Diagnosis and Treatment
Proper diagnosis and treatment of uveitis can be complicated because of the variety of causes and locations. A full eye examination is necessary in order to properly diagnose uveitis. The ophthalmologist, depending on the findings, may also ask about a patient’s specific family, social and medical history to determine an underlying cause. You probably will be asked to fill out a questionnaire asking questions about potentially relevant details of your history. Blood tests, skin tests, x-rays and the removal of specimens from the eye (only for the most worrisome cases) may also be helpful in diagnosis.

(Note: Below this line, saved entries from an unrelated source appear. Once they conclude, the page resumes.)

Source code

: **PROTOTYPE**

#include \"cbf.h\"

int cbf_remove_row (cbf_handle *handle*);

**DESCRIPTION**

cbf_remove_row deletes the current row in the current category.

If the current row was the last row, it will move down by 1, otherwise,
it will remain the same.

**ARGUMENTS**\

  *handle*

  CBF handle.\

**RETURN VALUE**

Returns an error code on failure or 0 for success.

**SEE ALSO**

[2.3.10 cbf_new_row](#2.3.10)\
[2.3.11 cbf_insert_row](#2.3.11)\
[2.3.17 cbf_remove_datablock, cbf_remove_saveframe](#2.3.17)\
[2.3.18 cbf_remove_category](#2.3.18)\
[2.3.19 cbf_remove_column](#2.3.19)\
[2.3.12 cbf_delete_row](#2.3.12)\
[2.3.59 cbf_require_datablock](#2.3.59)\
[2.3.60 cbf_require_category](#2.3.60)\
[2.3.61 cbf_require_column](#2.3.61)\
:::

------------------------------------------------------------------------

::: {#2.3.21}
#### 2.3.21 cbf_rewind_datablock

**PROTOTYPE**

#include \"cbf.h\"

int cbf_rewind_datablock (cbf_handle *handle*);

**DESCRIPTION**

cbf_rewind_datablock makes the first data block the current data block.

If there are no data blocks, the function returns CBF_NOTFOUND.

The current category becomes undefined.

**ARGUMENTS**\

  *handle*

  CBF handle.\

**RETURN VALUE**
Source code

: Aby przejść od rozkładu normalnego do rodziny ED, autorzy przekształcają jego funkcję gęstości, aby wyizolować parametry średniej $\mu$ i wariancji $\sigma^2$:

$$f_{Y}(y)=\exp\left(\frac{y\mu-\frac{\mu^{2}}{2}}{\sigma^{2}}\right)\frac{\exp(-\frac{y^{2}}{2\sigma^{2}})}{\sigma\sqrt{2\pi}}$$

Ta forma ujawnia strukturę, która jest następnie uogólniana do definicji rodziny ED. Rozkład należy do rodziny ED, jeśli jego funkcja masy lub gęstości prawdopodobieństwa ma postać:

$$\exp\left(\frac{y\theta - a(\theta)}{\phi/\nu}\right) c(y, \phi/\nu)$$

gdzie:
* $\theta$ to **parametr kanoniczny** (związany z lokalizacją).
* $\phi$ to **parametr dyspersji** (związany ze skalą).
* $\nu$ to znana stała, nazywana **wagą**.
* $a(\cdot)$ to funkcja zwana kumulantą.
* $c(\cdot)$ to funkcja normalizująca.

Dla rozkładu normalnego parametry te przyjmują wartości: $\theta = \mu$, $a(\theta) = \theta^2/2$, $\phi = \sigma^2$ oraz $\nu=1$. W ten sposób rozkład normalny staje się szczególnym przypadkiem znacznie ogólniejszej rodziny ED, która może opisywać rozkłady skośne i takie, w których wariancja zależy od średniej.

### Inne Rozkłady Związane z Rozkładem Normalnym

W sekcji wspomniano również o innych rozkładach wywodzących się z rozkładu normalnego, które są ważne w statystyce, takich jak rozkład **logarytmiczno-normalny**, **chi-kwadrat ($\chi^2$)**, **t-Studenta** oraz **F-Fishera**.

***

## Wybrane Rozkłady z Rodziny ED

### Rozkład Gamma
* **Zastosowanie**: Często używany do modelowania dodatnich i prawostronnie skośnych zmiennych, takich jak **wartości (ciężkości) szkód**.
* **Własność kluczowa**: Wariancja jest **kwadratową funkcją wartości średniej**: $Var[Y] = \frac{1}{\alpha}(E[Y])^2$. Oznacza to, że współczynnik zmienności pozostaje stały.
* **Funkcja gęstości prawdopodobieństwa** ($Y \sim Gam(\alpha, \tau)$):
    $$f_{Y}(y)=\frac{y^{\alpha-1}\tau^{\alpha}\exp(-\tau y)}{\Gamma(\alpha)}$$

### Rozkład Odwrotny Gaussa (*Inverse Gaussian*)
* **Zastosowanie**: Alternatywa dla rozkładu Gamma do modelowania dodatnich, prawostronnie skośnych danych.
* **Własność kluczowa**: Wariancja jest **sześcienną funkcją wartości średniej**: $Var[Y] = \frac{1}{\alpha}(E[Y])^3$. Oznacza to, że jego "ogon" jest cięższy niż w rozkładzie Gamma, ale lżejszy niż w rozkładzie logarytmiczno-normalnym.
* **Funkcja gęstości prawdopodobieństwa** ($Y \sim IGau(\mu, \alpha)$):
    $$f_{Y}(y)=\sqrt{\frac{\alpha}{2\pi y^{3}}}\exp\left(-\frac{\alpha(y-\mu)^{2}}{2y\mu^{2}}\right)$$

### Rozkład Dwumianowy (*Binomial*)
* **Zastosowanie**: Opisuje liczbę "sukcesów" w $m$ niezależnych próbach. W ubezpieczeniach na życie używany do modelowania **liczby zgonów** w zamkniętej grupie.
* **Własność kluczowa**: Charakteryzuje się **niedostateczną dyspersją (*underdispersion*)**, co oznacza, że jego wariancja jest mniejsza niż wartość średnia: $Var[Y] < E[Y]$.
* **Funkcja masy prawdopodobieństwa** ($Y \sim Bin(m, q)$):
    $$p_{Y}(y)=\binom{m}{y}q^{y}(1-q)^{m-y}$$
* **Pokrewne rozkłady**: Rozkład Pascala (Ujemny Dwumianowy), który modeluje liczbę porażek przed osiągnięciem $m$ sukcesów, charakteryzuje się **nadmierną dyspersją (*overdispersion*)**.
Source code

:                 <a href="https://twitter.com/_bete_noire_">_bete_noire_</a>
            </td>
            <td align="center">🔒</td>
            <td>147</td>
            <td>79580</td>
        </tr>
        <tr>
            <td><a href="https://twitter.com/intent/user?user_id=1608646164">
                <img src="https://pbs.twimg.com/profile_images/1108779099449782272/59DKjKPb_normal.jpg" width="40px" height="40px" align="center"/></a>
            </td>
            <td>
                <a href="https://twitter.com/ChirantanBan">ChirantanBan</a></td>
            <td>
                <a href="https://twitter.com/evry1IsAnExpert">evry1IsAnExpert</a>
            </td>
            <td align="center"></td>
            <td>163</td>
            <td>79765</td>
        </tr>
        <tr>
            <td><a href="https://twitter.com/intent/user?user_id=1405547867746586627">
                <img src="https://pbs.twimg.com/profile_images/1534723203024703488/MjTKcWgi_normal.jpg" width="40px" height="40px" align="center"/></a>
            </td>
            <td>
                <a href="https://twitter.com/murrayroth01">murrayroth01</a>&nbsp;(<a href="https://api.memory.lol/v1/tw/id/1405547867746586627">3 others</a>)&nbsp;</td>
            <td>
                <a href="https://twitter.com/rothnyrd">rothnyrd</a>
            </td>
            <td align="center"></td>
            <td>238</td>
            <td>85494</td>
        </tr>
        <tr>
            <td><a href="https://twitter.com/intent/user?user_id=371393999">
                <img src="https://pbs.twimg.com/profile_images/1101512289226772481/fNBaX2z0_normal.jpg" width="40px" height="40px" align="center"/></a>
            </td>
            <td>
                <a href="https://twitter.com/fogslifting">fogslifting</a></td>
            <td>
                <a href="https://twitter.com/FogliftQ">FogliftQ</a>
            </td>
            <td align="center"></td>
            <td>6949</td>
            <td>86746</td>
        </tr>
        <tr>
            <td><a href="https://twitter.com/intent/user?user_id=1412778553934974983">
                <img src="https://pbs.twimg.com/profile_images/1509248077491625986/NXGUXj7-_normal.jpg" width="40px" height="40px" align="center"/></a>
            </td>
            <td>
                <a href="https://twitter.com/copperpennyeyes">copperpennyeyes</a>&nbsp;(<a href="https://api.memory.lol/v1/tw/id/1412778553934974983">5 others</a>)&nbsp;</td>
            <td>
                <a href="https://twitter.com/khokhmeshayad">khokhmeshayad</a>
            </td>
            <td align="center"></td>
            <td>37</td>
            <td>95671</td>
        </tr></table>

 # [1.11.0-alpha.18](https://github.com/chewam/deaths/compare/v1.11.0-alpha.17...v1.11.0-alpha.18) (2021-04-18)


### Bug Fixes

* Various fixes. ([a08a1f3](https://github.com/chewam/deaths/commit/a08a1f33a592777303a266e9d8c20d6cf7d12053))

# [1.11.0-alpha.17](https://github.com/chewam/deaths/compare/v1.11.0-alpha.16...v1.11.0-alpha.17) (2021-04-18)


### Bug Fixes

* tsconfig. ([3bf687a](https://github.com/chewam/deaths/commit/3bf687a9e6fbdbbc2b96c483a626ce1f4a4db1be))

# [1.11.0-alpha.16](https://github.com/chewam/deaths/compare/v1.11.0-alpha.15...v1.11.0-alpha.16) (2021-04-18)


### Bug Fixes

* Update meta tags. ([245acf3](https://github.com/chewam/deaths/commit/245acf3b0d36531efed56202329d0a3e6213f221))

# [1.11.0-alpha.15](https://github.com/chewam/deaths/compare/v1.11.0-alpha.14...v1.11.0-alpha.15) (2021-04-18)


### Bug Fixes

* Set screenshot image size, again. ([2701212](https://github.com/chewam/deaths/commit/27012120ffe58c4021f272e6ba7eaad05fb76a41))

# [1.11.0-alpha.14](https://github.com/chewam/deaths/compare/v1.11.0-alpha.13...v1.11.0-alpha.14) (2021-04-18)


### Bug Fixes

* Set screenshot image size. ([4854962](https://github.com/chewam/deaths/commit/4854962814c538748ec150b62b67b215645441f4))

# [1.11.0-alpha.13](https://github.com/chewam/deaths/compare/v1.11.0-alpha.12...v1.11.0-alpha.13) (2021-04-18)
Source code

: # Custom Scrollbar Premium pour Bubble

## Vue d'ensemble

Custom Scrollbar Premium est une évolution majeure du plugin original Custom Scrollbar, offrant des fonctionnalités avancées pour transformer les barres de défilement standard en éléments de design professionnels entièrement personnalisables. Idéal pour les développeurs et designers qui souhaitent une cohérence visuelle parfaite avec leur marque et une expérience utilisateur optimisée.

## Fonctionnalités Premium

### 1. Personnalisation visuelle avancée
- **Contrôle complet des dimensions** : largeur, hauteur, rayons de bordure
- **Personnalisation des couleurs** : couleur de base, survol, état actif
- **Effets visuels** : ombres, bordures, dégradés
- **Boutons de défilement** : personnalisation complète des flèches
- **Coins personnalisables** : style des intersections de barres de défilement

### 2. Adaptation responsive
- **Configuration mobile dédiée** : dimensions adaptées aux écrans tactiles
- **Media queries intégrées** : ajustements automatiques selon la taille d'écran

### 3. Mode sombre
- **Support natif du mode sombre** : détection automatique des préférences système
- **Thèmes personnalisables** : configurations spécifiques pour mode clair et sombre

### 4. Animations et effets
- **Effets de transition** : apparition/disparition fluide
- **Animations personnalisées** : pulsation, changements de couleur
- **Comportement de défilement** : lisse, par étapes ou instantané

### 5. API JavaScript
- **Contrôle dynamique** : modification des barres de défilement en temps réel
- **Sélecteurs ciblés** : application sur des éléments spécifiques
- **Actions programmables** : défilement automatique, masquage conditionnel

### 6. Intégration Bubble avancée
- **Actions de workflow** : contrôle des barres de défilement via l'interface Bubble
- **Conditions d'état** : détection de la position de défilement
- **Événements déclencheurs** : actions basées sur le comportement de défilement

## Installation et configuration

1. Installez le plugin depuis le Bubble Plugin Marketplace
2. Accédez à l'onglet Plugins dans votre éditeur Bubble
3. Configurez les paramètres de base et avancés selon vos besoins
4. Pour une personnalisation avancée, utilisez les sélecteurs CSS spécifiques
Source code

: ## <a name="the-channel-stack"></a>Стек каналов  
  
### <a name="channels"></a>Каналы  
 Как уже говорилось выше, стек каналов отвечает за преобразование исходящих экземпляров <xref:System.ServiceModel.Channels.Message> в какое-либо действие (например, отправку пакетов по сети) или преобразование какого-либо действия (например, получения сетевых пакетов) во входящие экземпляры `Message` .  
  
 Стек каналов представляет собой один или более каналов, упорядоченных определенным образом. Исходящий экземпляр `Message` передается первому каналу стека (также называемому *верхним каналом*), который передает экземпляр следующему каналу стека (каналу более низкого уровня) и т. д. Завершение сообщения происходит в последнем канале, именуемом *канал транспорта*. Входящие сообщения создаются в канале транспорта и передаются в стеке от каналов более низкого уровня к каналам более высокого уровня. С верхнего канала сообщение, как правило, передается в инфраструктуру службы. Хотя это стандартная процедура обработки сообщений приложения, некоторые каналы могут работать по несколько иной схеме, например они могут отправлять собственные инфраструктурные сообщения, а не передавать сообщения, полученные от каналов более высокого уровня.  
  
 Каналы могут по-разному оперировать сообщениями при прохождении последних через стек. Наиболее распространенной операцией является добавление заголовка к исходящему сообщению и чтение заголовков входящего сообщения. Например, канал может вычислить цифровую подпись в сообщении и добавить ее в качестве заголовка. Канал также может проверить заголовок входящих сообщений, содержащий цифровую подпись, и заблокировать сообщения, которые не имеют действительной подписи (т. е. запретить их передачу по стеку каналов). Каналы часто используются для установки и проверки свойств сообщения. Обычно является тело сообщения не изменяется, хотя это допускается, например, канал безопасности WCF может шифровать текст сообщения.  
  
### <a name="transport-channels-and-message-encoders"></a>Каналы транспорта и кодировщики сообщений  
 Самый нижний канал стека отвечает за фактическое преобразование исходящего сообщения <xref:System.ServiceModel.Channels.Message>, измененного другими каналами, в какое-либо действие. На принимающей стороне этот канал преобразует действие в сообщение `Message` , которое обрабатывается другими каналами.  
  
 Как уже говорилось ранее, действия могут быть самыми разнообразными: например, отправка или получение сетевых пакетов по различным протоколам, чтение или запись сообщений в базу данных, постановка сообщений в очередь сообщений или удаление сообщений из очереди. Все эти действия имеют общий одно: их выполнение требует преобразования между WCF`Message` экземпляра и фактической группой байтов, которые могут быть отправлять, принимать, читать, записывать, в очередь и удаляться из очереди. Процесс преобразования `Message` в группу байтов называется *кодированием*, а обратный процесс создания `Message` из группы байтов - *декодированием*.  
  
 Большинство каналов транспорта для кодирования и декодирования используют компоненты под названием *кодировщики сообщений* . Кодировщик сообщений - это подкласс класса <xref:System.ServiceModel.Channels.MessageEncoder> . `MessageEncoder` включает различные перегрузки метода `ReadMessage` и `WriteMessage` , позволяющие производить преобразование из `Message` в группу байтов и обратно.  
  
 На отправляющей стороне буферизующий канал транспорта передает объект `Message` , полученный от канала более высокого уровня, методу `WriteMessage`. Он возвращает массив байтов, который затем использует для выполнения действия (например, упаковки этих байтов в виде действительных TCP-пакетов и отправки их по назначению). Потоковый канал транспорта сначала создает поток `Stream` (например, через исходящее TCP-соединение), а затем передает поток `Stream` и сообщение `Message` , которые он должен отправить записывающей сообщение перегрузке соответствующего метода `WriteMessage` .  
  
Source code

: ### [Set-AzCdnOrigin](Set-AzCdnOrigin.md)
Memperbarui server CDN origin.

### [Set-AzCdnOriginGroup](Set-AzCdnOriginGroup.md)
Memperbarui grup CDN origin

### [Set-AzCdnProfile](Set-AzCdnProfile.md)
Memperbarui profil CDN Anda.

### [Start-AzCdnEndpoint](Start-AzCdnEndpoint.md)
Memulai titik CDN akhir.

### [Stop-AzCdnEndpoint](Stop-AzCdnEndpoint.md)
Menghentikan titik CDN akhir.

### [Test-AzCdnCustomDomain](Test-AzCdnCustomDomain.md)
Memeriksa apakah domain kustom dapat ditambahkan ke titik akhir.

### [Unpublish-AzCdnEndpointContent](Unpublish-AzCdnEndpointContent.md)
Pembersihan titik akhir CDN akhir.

These steps are used to identify what form of uveitis exists and how it can best be treated. They also help determine whether some previously unrecognized disease might be present, leading to the uveitis. Treatment for iritis (anterior uveitis) usually involves using corticosteroid drops to decrease inflammation and sometimes includes dilating drops to relieve discomfort and prevent scarring. Anterior uveitis can last a few days to a few weeks and may recur even with treatment.
Intermediate uveitis, posterior uveitis, and panuveitis usually are more difficult to treat. Corticosteroids (topical, oral, or injected) or else anti-infectious agents are usually helpful. Immunosuppressive agents may be necessary if uveitis cannot be controlled using simpler methods. Corticosteroid implants also have become available recently, and may be appropriate for some patients. The Scheie Eye Institute also conducts clinical trials evaluating new treatments for uveitis, or comparing the existing treatments to ensure we know which treatment is the best.
If a systemic condition is identified as the cause of uveitis or scleritis, then that condition needs to be treated appropriately. In some cases, treating the systemic condition will help the eye condition as well.
Complications of Untreated Uveitis
If uveitis goes untreated, complications may occur such as:
- Glaucoma, high pressure in the eye
- Cataracts – lens clouding
- Neovascularization, new blood vessel formation
- Retinal damage or detachment
- Optic nerve damage
- Atrophy or shrinkage of the eye
Sometimes high pressure in the eye and cataract occur even with treatment, but these problems usually can be addressed with medical (intraocular pressure) or surgical treatment (both). Other problems usually, but not always, can be avoided by giving appropriate treatment for the uveitis.
Importance of Regular Eye Examinations
Uveitis usually cannot be prevented. However, if you have a systemic condition that is known to be associated with uveitis, regular eye examinations are particularly important. This is especially true for patients with juvenile idiopathic arthritis, who often have no symptoms and often are too young to complain of poor vision until much of the treatment opportunity is lost. Prompt treatment of the uveitis is important to limit the damage to the eye and increase the chance of a positive outcome.
The symptoms of uveitis are very nonspecific, so an eye examination is necessary for patients with uveitis who have any unusual eye symptoms, such as changes in vision, pain, double vision, light sensitivity, etc.
The Ocular Inflammation Service at the Scheie Eye Institute, directed by Dr. John Kempen, provides comprehensive management and consultation for patients with uveitis, as well as providing access to clinical trials of new treatments for uveitis that are being developed. Drs. Alexander Brucker and Albert Maguire also are expert in the diagnosis of uveitis, particularly uveitis involving the back of the eye.